Он с тоской потер выбритую щеку и снова взялся за бритву. Не идти же со щетиной по левому борту. Но усы оставил. Может, зачтет капризная морская фортуна?
На лодку Кондратьев прибыл за четверть часа до подъема флага. Экипаж «малютки» из шестнадцати человек уже стоял на заснеженном пирсе в двухшереножном строю. Помощник, он же штурман, двадцатилетний лейтенант Ладошка, срывающимся тенорком доложил о готовности к подъему флага. Кондратьев обвел взглядом своих людей так, будто видел их впервые. Правый фланг открывал круглолицый инженер-механик Квасов. Он был вторым офицером на лодке после помощника. Горький пьяница, но великолепный дизелист, инженер-капитан-лейтенант был снят из флагманских механиков «малюточного» дивизиона и назначен на лодку обычным «дедом». В море с таким мехом горя не знать… Рядом с ним — боцман главстаршина Ухналев, донской казак, человек ершистый, горластый, однако знающий толк в непростом боцманском деле. По совместительству — корабельный фельдшер, поскольку учился в далекой юности на зоотехника. Во всяком случае, одна операция удавалась ему мастерски: боцман выводил Квасова из запоя в любое время дня и суток, вливая меху в глотку зверский коктейль из спирта, разведенного соляром.

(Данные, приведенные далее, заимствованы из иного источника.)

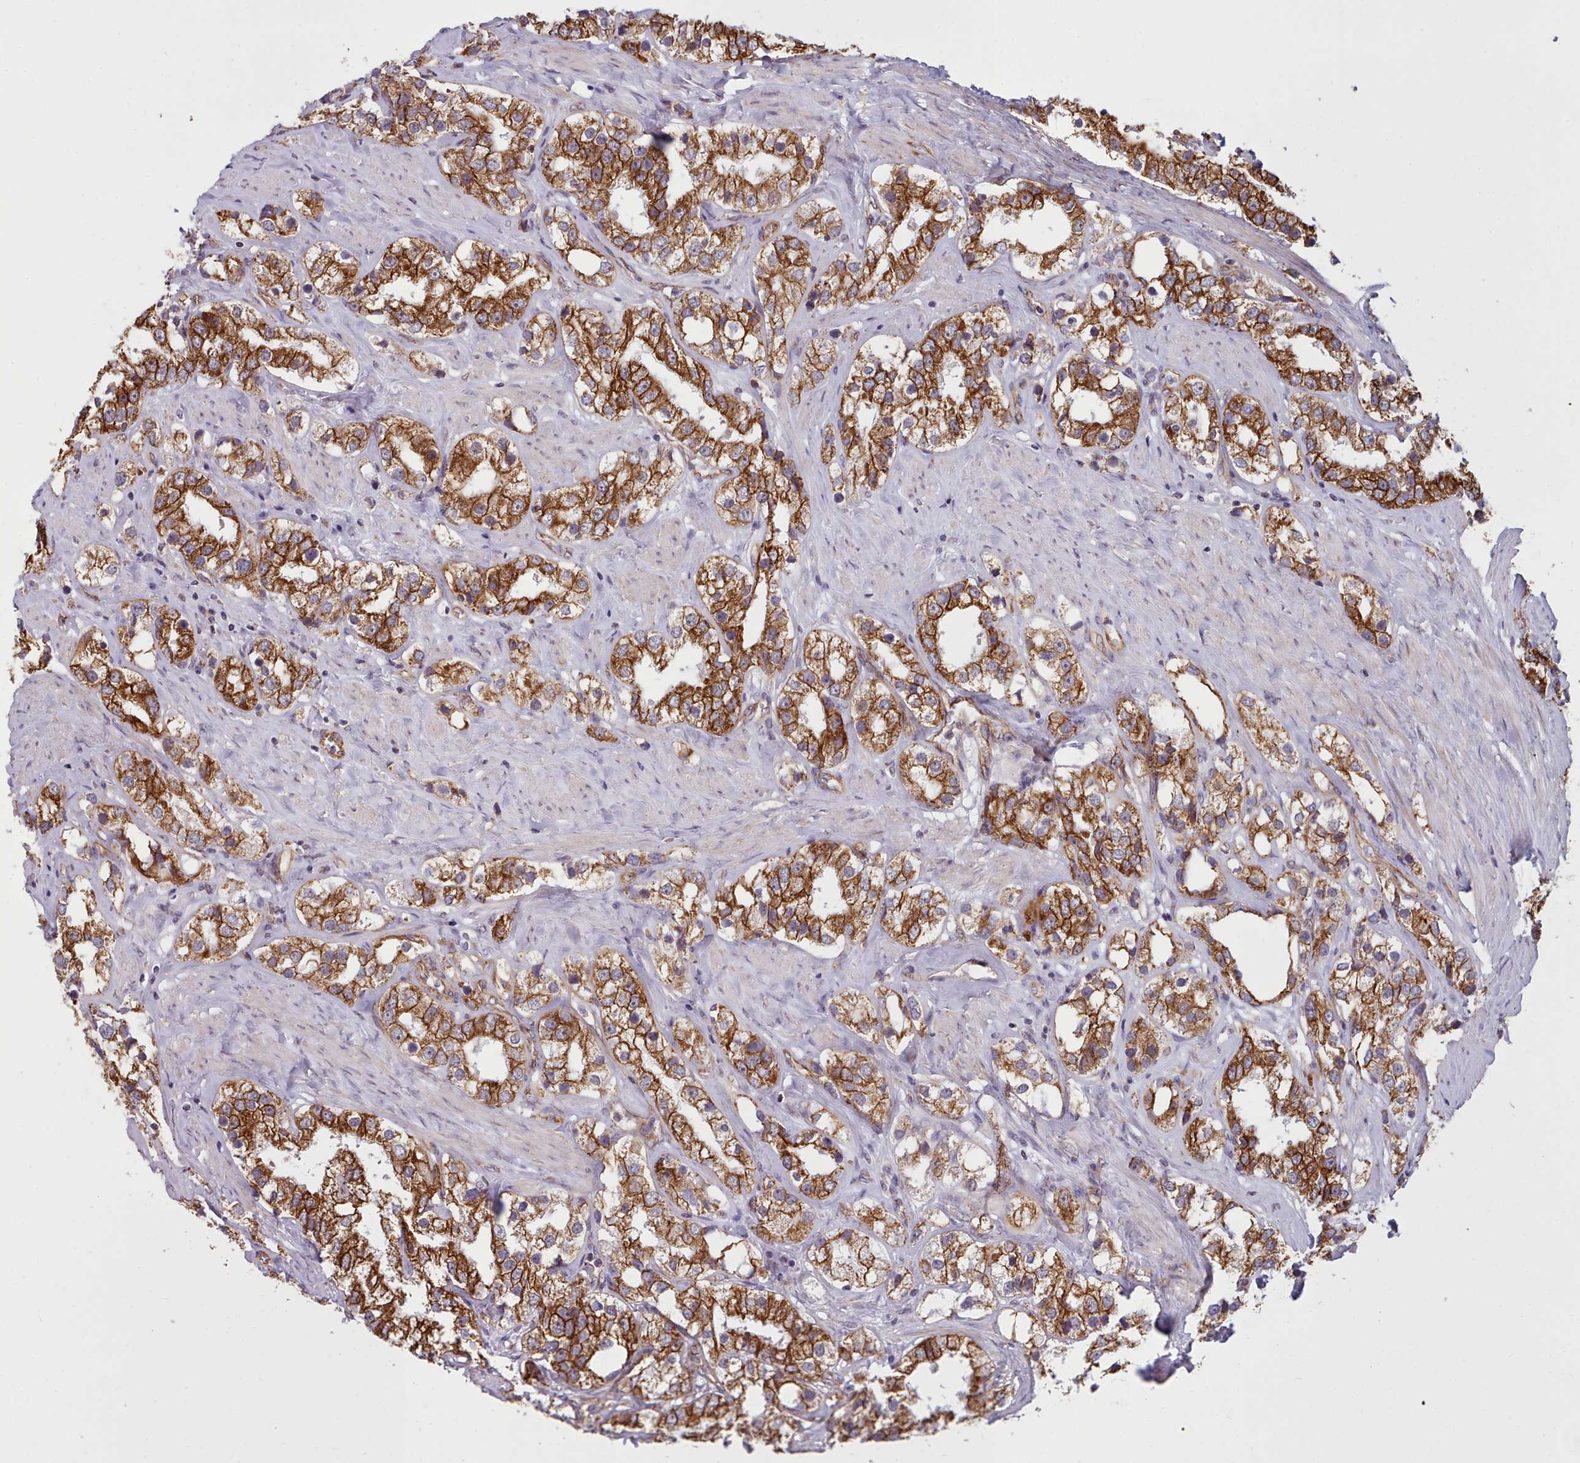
{"staining": {"intensity": "strong", "quantity": ">75%", "location": "cytoplasmic/membranous"}, "tissue": "prostate cancer", "cell_type": "Tumor cells", "image_type": "cancer", "snomed": [{"axis": "morphology", "description": "Adenocarcinoma, NOS"}, {"axis": "topography", "description": "Prostate"}], "caption": "This photomicrograph exhibits IHC staining of adenocarcinoma (prostate), with high strong cytoplasmic/membranous positivity in about >75% of tumor cells.", "gene": "MRPL46", "patient": {"sex": "male", "age": 79}}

По левое плечо боцмана — командир отделения рулевых-сигнальщиков старший матрос Саша Гай, гитарист, гармонист, балабола, душа любой компании, любимец полярнинских зенитчиц, телефонисток и медсестер. Это он изрек в курилке: «Если Родина прикажет, мы и шинель в трусы заправим», за что после ужина был вызван в особый отдел. Кондратьеву стоило больших трудов вызволить его из цепких рук чекистов. Разве ведомо им, что на мостике Гаю цены нет: один держит под зорким дозором весь круг морского горизонта. Чайка тишком не пролетит! Отпустили до поры…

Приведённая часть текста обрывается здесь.